É por isso, que devemos ser muito cautelosos com as amizades nutridas apenas em redes sociais, é importante que tiremos tempos para encontrar estas pessoas, que saibamos julgar e avaliar em quais efetivamente confiar, e buscar a tratar de problemas de forma presencial se possível ou mesmo através de recursos de vídeo, pois assim temos mais informações e reciprocidade na interação, evitando ruído de comunicação comum a conversas escritas por mensagens instantâneas.

Por óbvio tem sido cada vez mais difícil encontrar grandes amizades nos dias atuais, em parte pela a cultura contemporânea que frequentemente enfatiza a autonomia e a independência. Isso afeta a disposição das pessoas em construir amizades duradouras, pois nutrem a falsa ideia de que são melhores se não confiar em ninguém.

Parte deste comportamento é infantil e egoísta, eis que as pessoas formam relacionamentos de utilidade, perdendo o valor no primeiro obstáculo que encontram umas com as outras. Está cada vez mais raro, alguém que deixa um compromisso no final de semana para ajudar um amigo a instalar um painel de madeira na sala, ou ajudar na mudança.

As pessoas estão mais focadas em si mesmas, querem que tudo seja em prol de si mesmas. Se um amigo menciona que precisa pintar seu quarto, por exemplo, a primeira frase que lhe é respondida é de que “conheço um pintor maravilhoso”, e assim, empurro o problema para frente e não me comprometo.

O que então na minha opinião é uma amizade verdadeira segundo os princípios estóicos?

Uma amizade verdadeira é baseada na virtude, ou seja, deve-se ter em mente de que os valores e princípios que a outra pessoa manifesta, eles atendem a ideia de bem comum, de auxílio mútuo. É preciso enxergar no outro uma certa temperança, prudência, senso de justiça e de resiliência, alguém que seja digno de lealdade. Estabelecido a confiança, eu deve ter em mente que nem tudo sobre mim é algo a ser compartilhado com qualquer pessoa, por exemplo, a intimidade do casal, a intimidade dos filhos e do lar, meus ganhos familiares. Estes assuntos são reservados à minha família, eis que aos amigos verdadeiros nos cabe conversas que sirvam de reflexão sobre problemas que enfrentamos, coisas como onde consertar seu carro, um determinado trabalho manual em sua residência que não consegue resolver, um acontecimento que te deixou preocupado, determinados projetos para complementar a ideia.

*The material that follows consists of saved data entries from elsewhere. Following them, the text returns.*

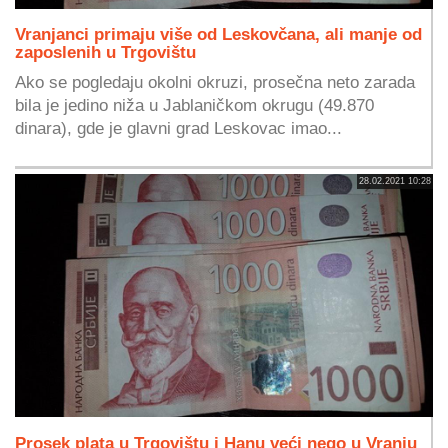
Vranjanci primaju više od Leskovčana, ali manje od
zaposlenih u Trgovištu
Ako se pogledaju okolni okruzi, prosečna neto zarada
bila je jedino niža u Jablaničkom okrugu (49.870
dinara), gde je glavni grad Leskovac imao...
28.02.2021 10:28
Prosek plata u Trgovištu i Hanu veći nego u Vranju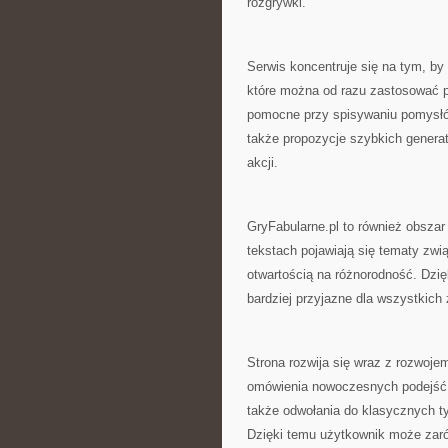
rozgrywki.
Serwis koncentruje się na tym, by
które można od razu zastosować pr
pomocne przy spisywaniu pomysłów,
także propozycje szybkich generat
akcji.
GryFabularne.pl to również obszar
tekstach pojawiają się tematy zw
otwartością na różnorodność. Dzięk
bardziej przyjazne dla wszystkich
Strona rozwija się wraz z rozwoje
omówienia nowoczesnych podejść, 
także odwołania do klasycznych tyt
Dzięki temu użytkownik może zaró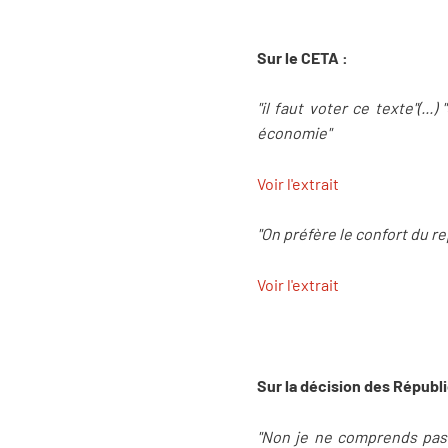
Sur le CETA :
"il faut voter ce texte"(..
économie"
Voir l'extrait
"On préfère le confort du rep
Voir l'extrait
Sur la décision des Républi
"Non je ne comprends pas" 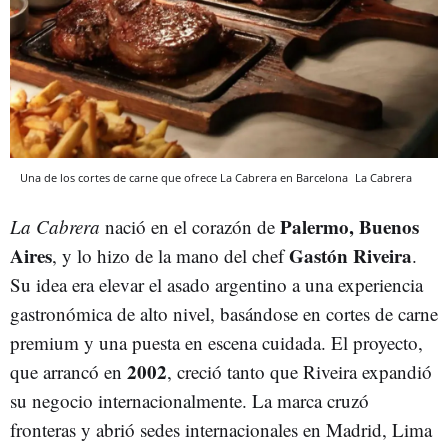
Una de los cortes de carne que ofrece La Cabrera en Barcelona
La Cabrera
Palermo, Buenos
La Cabrera
nació en el corazón de
Aires
Gastón Riveira
, y lo hizo de la mano del chef
.
Su idea era elevar el asado argentino a una experiencia
gastronómica de alto nivel, basándose en cortes de carne
premium y una puesta en escena cuidada. El proyecto,
2002
que arrancó en
, creció tanto que Riveira expandió
su negocio internacionalmente. La marca cruzó
fronteras y abrió sedes internacionales en Madrid, Lima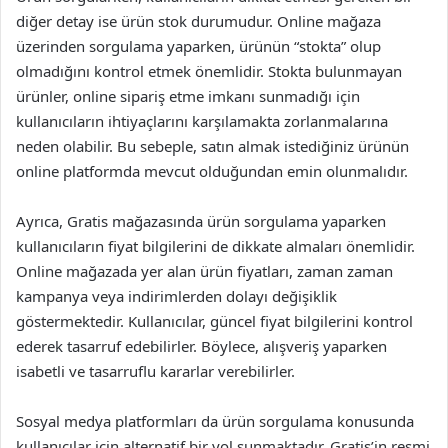
diğer detay ise ürün stok durumudur. Online mağaza
üzerinden sorgulama yaparken, ürünün “stokta” olup
olmadığını kontrol etmek önemlidir. Stokta bulunmayan
ürünler, online sipariş etme imkanı sunmadığı için
kullanıcıların ihtiyaçlarını karşılamakta zorlanmalarına
neden olabilir. Bu sebeple, satın almak istediğiniz ürünün
online platformda mevcut olduğundan emin olunmalıdır.
Ayrıca, Gratis mağazasında ürün sorgulama yaparken
kullanıcıların fiyat bilgilerini de dikkate almaları önemlidir.
Online mağazada yer alan ürün fiyatları, zaman zaman
kampanya veya indirimlerden dolayı değişiklik
göstermektedir. Kullanıcılar, güncel fiyat bilgilerini kontrol
ederek tasarruf edebilirler. Böylece, alışveriş yaparken
isabetli ve tasarruflu kararlar verebilirler.
Sosyal medya platformları da ürün sorgulama konusunda
kullanıcılar için alternatif bir yol sunmaktadır. Gratis’in resmi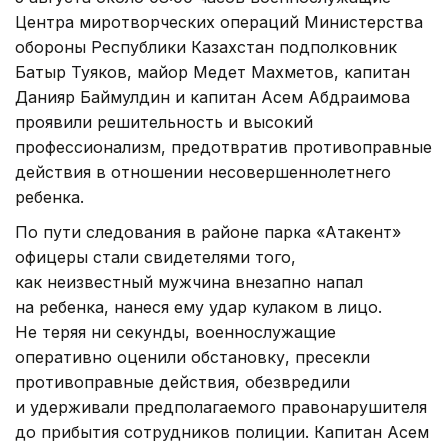
Центра миротворческих операций Министерства
обороны Республики Казахстан подполковник
Батыр Туяков, майор Медет Махметов, капитан
Данияр Баймулдин и капитан Асем Абдраимова
проявили решительность и высокий
профессионализм, предотвратив противоправные
действия в отношении несовершеннолетнего
ребенка.
По пути следования в районе парка «Атакент»
офицеры стали свидетелями того,
как неизвестный мужчина внезапно напал
на ребенка, нанеся ему удар кулаком в лицо.
Не теряя ни секунды, военнослужащие
оперативно оценили обстановку, пресекли
противоправные действия, обезвредили
и удерживали предполагаемого правонарушителя
до прибытия сотрудников полиции. Капитан Асем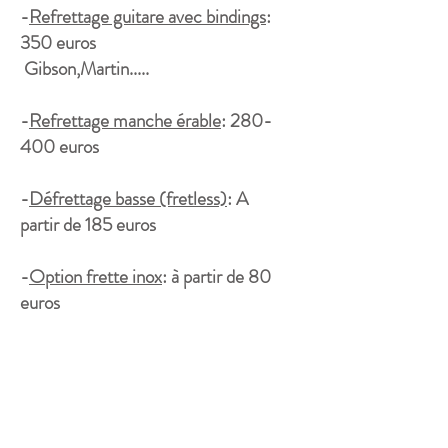
-
Refrettage guitare avec bindings
:
350 euros
Gibson,Martin.....
-
Refrettage manche érable
: 280-
400 euros
-
Défrettage basse (fretless)
: A
p
artir
de 185 euros
​-
Option frette inox
: à partir de 80
euros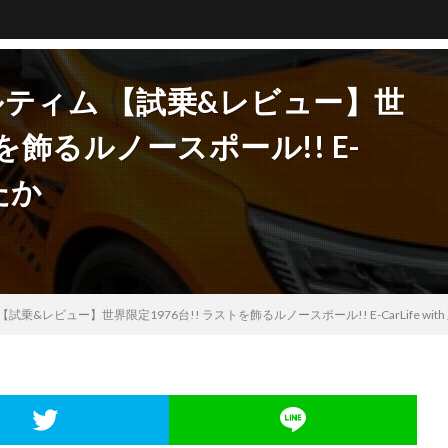
ルティム 【試乗&レビュー】世
トを飾るルノースポール!! E-
すたか
試乗&レビュー】世界限定1976台!! ラストを飾るルノースポール!! E-CarLife wit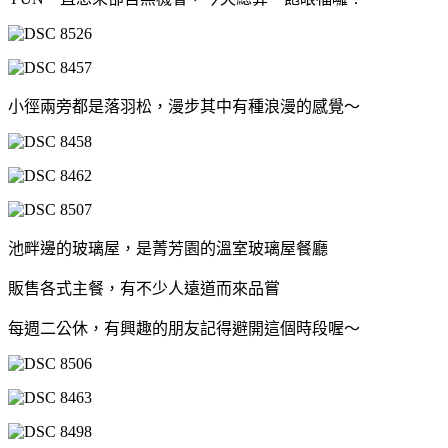
小徑兩旁都是落羽松，漫步其中有種浪漫的感覺～
池畔邊的玻璃屋，是菁芳園的溫室玻璃屋餐廳
販售各式主餐，有不少人遠道而來品嘗
每週二公休，有興趣的朋友記得避開這個時段喔～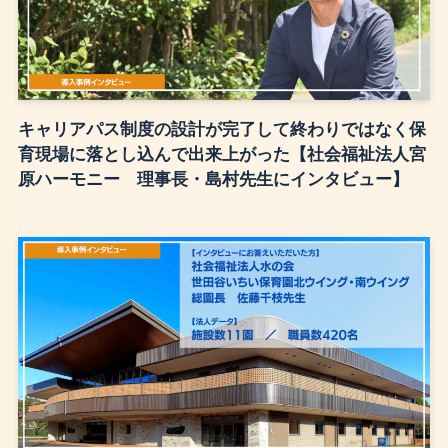
キャリアパス制度の設計が完了して終わりではなく保
育現場に落とし込んで出来上がった【社会福祉法人宮
原ハーモニー 理事長・島村先生にインタビュー】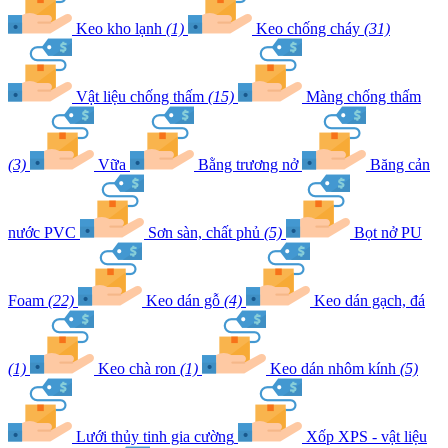
Keo kho lạnh
(1)
Keo chống cháy
(31)
Vật liệu chống thấm
(15)
Màng chống thấm
(3)
Vữa
Bằng trương nở
Băng cản
nước PVC
Sơn sàn, chất phủ
(5)
Bọt nở PU
Foam
(22)
Keo dán gỗ
(4)
Keo dán gạch, đá
(1)
Keo chà ron
(1)
Keo dán nhôm kính
(5)
Lưới thủy tinh gia cường
Xốp XPS - vật liệu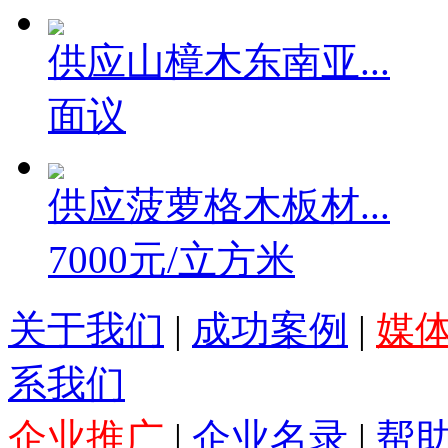
供应山樟木东南亚...
面议
供应菠萝格木板材...
7000元/立方米
关于我们
|
成功案例
|
媒
系我们
企业推广
|
企业名录
|
帮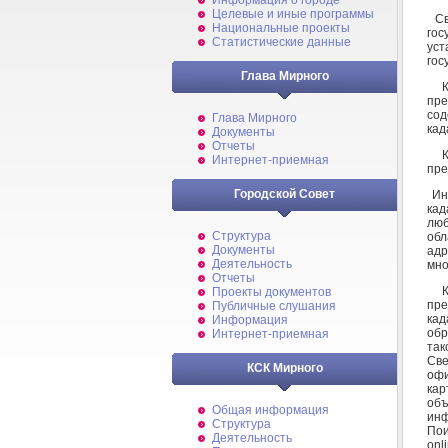
Информация о городе
Целевые и иные программы
Све
Национальные проекты
го
Статистические данные
ус
гос
Глава Мирного
Ка
пре
сод
Глава Мирного
кад
Документы
Отчеты
Ка
Интернет-приемная
пре
Городской Совет
Инф
кад
люб
Структура
обл
Документы
адр
Деятельность
мно
Отчеты
Ка
Проекты документов
пре
Публичные слушания
кад
Информация
обр
Интернет-приемная
так
Св
КСК Мирного
офи
кар
объ
Общая информация
ин
Структура
Пои
Деятельность
onl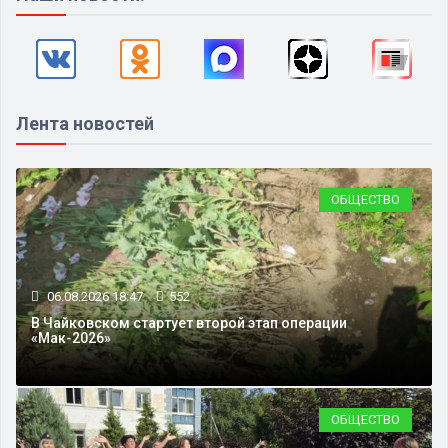
Лента новостей
ОБЩЕСТВО
06.08.2026 18:47
552
В Чайковском стартует второй этап операции
«Мак-2026»
ОБЩЕСТВО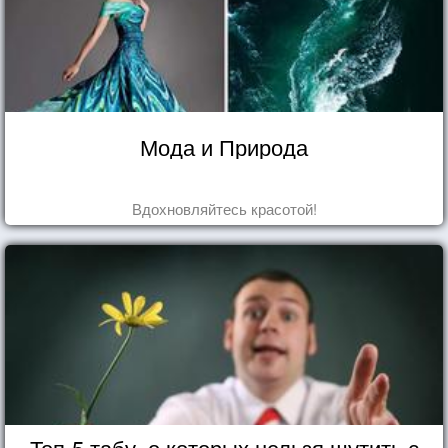
Мода и Природа
Вдохновляйтесь красотой!
Топ-5 табу, о которых нельзя шутить с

É sim importante ter pessoas no mundo que nos ajude ao longo da vida, é fundamental ter confiança em nossas relações com pessoas que já avaliamos e julgamos dignas de confiança por tudo aquilo que reciprocamente vocês passaram e compartilham, eis que é da natureza do homem viver buscando o auxílio mútuo para o bem comum, e da mesma forma é de sua natureza nutrir boas amizades para não manter-se em solidão no mundo.

Ser forte não significa encarar tudo sozinho, mas saber como encarar as coisas da melhor forma, de modo a cuidar de sua própria saúde mental, para assim poder ser sua melhor versão para os outros.

A solidão não é a solução para seus problemas, pelo contrário, ser sozinho muda nosso cérebro e nos deixa vulneráveis neste mundo. Por isso, siga o conselho de Sêneca, busque boas pessoas para compartilhar os assuntos convenientes e aprenda a manter-se leal em suas amizades.